* **Work task**
When you reach the line containing "middle mcp: (706, 1195)" in the entries below, start writing out each line exactly, and stop after the line containing "thumb mcp: (866, 788)".

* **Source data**
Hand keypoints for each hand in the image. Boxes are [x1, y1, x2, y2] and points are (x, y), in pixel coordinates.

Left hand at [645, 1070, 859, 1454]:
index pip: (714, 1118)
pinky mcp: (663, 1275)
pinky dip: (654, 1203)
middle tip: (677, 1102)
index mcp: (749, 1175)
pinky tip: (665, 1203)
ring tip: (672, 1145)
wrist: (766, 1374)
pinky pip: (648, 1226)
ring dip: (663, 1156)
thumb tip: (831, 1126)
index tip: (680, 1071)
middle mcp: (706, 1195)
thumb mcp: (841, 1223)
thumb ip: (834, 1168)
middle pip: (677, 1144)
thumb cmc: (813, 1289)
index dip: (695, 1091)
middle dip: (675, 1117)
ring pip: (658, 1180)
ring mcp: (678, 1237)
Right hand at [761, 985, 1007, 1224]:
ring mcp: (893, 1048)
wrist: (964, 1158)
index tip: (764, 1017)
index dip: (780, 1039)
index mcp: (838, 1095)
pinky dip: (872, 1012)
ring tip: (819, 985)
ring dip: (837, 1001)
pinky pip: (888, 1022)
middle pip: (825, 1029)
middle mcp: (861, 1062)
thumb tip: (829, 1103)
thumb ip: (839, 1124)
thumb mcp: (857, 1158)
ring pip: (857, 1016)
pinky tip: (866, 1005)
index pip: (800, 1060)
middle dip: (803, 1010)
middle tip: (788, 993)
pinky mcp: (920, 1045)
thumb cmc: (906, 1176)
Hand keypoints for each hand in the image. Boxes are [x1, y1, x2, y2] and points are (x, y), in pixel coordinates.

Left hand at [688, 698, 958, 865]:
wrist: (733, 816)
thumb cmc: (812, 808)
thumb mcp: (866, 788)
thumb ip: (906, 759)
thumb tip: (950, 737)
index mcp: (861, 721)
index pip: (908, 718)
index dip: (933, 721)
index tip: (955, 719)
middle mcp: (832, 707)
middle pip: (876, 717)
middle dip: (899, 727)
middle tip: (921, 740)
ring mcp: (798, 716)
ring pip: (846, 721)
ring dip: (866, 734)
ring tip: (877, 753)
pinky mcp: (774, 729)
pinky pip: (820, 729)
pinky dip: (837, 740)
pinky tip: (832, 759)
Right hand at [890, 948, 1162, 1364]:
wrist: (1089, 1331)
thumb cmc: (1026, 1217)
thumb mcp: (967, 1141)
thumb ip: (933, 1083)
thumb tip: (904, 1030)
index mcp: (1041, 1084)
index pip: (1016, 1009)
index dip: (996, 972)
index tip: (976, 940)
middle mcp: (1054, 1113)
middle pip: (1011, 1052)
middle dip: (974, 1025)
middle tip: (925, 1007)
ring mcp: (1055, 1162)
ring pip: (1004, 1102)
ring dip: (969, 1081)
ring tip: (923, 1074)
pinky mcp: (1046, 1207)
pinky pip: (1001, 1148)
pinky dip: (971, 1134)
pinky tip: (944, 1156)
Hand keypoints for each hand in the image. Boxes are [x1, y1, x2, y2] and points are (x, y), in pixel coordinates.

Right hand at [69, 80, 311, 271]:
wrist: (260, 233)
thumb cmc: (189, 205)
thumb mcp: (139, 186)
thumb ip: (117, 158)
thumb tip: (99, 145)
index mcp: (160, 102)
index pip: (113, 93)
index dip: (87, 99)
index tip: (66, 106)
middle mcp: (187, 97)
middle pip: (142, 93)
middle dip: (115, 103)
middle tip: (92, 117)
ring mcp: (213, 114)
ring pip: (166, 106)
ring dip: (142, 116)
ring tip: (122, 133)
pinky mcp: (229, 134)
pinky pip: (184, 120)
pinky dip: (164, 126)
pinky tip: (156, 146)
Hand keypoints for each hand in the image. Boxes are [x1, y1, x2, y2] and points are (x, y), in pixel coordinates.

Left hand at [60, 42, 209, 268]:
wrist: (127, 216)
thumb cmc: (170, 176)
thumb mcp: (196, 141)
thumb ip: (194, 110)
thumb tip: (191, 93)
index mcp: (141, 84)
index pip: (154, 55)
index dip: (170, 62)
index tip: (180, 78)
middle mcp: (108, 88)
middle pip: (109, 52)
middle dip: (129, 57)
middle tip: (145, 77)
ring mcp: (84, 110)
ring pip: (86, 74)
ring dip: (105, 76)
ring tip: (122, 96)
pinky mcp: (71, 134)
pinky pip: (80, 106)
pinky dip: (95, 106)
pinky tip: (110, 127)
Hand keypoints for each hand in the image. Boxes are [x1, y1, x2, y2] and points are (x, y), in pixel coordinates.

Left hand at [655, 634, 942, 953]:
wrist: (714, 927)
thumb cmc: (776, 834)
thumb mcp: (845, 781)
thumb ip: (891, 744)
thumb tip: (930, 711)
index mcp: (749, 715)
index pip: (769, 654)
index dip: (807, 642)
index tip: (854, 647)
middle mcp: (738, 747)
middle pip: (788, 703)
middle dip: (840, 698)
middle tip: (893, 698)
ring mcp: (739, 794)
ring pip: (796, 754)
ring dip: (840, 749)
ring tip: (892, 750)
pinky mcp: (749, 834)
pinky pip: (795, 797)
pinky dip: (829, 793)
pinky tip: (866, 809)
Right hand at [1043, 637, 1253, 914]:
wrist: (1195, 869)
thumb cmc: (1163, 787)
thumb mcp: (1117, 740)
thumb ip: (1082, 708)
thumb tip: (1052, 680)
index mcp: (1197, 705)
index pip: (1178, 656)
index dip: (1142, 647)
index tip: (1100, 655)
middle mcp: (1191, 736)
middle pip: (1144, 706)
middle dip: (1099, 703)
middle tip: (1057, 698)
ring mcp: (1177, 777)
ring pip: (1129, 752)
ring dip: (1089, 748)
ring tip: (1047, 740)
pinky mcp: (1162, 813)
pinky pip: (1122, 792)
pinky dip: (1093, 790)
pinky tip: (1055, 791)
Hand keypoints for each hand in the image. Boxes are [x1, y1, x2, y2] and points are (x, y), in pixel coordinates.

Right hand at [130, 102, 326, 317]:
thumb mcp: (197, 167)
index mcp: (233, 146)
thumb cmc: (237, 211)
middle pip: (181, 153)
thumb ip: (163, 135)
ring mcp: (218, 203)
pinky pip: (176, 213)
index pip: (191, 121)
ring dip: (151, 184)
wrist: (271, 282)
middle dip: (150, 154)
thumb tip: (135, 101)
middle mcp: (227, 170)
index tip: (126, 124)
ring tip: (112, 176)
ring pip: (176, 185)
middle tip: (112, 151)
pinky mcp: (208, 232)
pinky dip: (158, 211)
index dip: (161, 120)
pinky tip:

* **Answer to the problem**
middle mcp: (706, 1195)
thumb mcp: (841, 1223)
thumb ip: (834, 1168)
middle pip: (677, 1144)
thumb cmc: (813, 1289)
index dip: (695, 1091)
middle dip: (675, 1117)
ring pip: (658, 1180)
ring mcp: (678, 1237)
Right hand at [761, 985, 1007, 1224]:
ring mcp: (893, 1048)
wrist: (964, 1158)
index tip: (764, 1017)
index dip: (780, 1039)
index mcp: (838, 1095)
pinky dip: (872, 1012)
ring tip: (819, 985)
ring dip: (837, 1001)
pinky pip: (888, 1022)
middle pip: (825, 1029)
middle mcp: (861, 1062)
thumb tip: (829, 1103)
thumb ip: (839, 1124)
thumb mcp: (857, 1158)
ring pip: (857, 1016)
pinky tip: (866, 1005)
index pip: (800, 1060)
middle dip: (803, 1010)
middle tip: (788, 993)
pinky mcp: (920, 1045)
thumb cmc: (906, 1176)
Hand keypoints for each hand in the image. Boxes are [x1, y1, x2, y2] and points are (x, y), in pixel coordinates.

Left hand at [688, 698, 958, 865]:
wrist: (733, 816)
thumb cmc: (812, 808)
thumb mcp: (866, 788)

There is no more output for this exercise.